NEW YORK, N.Y. - A black actor who accused Macy's of racially profiling minorities as shoplifters is settling his civil rights lawsuit, one of several cases that drew attention last year to long-simmering complaints about how big retailers treat minority customers.

Rob Brown's case has been settled in principle, Macy's Inc. and Brown's lawyer Douglas Widgor said Friday. A federal judge also indicated in a filing Wednesday an agreement was in the works.

Macy's wouldn't discuss the terms, saying only that it values every customer and remains "committed to ensuring that every individual who steps into our store feels welcome and appreciated."

Brown appears on the HBO drama series "Treme" and has acted in films such as "Coach Carter" and "Finding Forrester." He said he was falsely accused of credit card fraud at Macy's flagship store after buying a $1,300 watch for his mother for her college graduation in June 2013.

He was handcuffed, held for almost an hour in a store detention cell and grilled about the watch by men who mocked the idea that he could afford it, but he was then released without any charges, according to his court complaint.

"I believe that I was profiled," Brown said last fall.

His lawsuit was among a series of complaints by black shoppers that spotlighted questions about security practices and profiling at Macy's and other major retailers in the city.

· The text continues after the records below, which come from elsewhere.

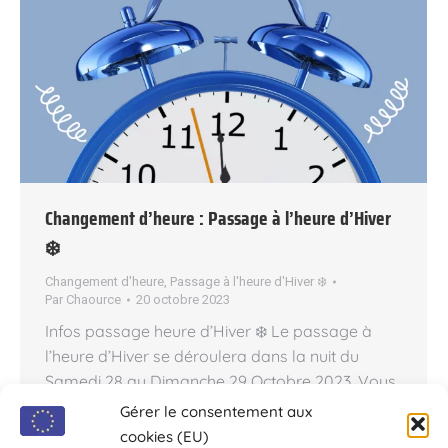
Changement d’heure : Passage à l’heure d’Hiver
❄️
Changement d'heure
,
Passage à l'heure d'Hiver ❄️
Par
Chaource
20 octobre 2023
Infos passage heure d’Hiver ❄️ Le passage à
l’heure d’Hiver se déroulera dans la nuit du
Samedi 28 au Dimanche 29 Octobre 2023. Vous
devrez reculer votre montre d’une heure : à 3
Gérer le consentement aux
heures du matin, il sera alors 2 heures. On
cookies (EU)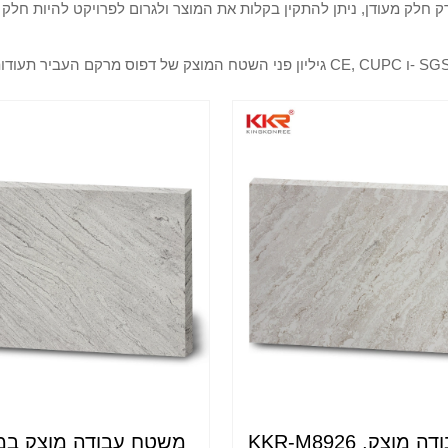
 חלק מעודן, ניתן להתקין בקלות את המוצר ולגרום לפרויקט להיות חלק מ
ני השטח המוצק של דפוס מרקם העביר תעודות רבות כמו CE, CUPC ו- SGS.
KKR-M8926 משטח עבודה מוצק,
משטח עבודה מוצק במ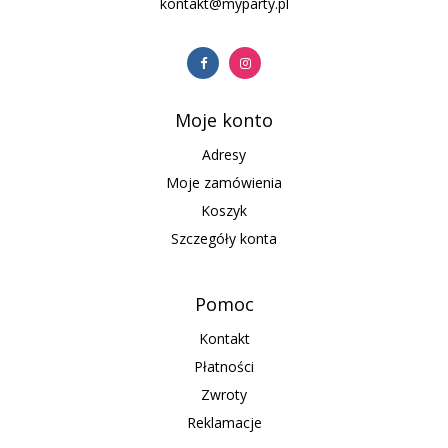
kontakt@myparty.pl
Moje konto
Adresy
Moje zamówienia
Koszyk
Szczegóły konta
Pomoc
Kontakt
Płatności
Zwroty
Reklamacje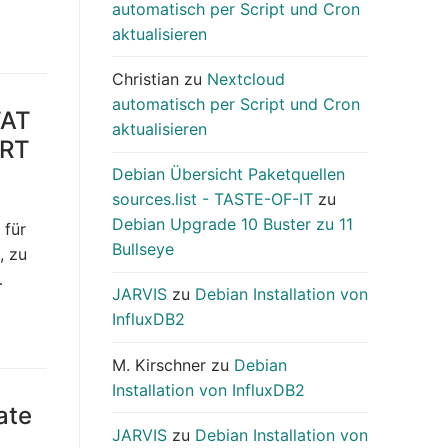
automatisch per Script und Cron
aktualisieren
Christian
zu
Nextcloud
automatisch per Script und Cron
TAT
aktualisieren
ERT
Debian Übersicht Paketquellen
sources.list - TASTE-OF-IT
zu
Debian Upgrade 10 Buster zu 11
 für
Bullseye
, zu
…
JARVIS
zu
Debian Installation von
InfluxDB2
M. Kirschner
zu
Debian
Installation von InfluxDB2
ate
JARVIS
zu
Debian Installation von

Years earlier, Macy's had paid a $600,000 fine and promised changes after the state attorney general made similar claims.

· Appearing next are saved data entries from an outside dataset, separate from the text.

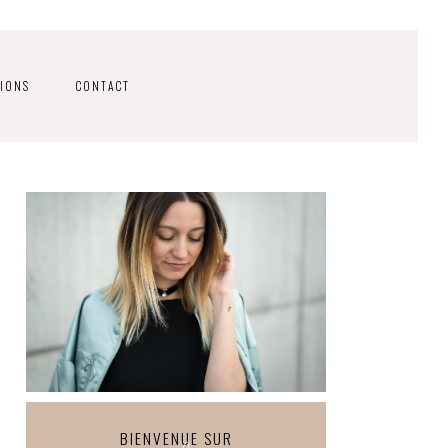
IONS
CONTACT
BIENVENUE SUR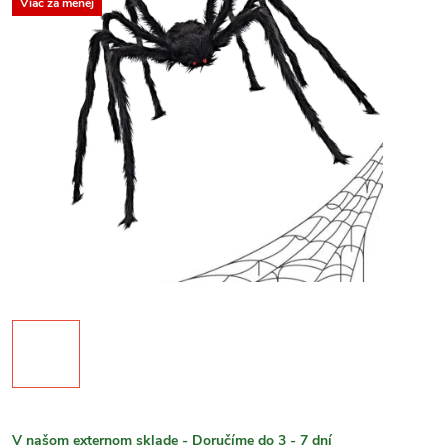
Viac za menej
V našom externom sklade - Doručíme do 3 - 7 dní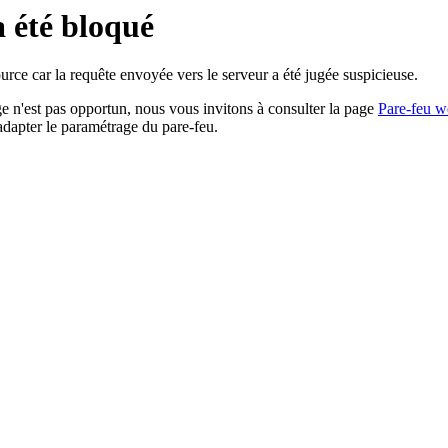
a été bloqué
rce car la requête envoyée vers le serveur a été jugée suspicieuse.
age n'est pas opportun, nous vous invitons à consulter la page
Pare-feu w
adapter le paramétrage du pare-feu.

The new allegations against the store immortalized in "Miracle on 34th Street" stirred outrage among civil rights advocates.

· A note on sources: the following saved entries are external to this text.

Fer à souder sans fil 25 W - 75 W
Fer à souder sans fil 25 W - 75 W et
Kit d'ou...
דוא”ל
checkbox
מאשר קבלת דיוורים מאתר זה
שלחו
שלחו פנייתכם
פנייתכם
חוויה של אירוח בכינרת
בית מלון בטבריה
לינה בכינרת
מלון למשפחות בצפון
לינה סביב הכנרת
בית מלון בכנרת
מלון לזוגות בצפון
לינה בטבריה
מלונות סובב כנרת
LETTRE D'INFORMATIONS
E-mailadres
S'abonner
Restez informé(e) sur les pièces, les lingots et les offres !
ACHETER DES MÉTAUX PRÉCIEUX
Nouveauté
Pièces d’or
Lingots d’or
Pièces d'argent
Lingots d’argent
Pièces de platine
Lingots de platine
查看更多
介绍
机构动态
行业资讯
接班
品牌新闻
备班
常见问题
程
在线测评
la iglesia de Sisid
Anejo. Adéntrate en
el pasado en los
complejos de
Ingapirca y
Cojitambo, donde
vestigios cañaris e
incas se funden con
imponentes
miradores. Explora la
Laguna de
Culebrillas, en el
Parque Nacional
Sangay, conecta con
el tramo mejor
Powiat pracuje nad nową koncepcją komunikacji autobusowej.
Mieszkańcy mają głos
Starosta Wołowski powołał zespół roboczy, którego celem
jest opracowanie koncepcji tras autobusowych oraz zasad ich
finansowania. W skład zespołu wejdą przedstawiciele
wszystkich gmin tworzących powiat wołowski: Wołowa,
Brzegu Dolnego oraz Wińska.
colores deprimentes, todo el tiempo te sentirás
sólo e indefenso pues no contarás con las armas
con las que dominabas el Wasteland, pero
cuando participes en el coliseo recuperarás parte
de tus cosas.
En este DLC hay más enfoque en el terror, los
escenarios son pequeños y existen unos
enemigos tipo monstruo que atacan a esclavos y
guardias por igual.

A Venezuelan tourist was accused of shoplifting at Macy's after she said she was just carrying items around the store, but she was acquitted. Her lawyer said she was detained for more than six hours as her 12-year-old son waited, not knowing where she was. In another case, prosecutors dropped charges against a Pakistani shopper who said she was unfairly profiled and falsely accused of stealing jewelry.

In December, Macy's and several other major retailers agreed to create and publicize a customer bill of rights that explicitly prohibits profiling and unreasonable searches.

Macy's said in its statement that it also had reached agreements to settle other racial profiling lawsuits. At least eight shoppers have filed such suits.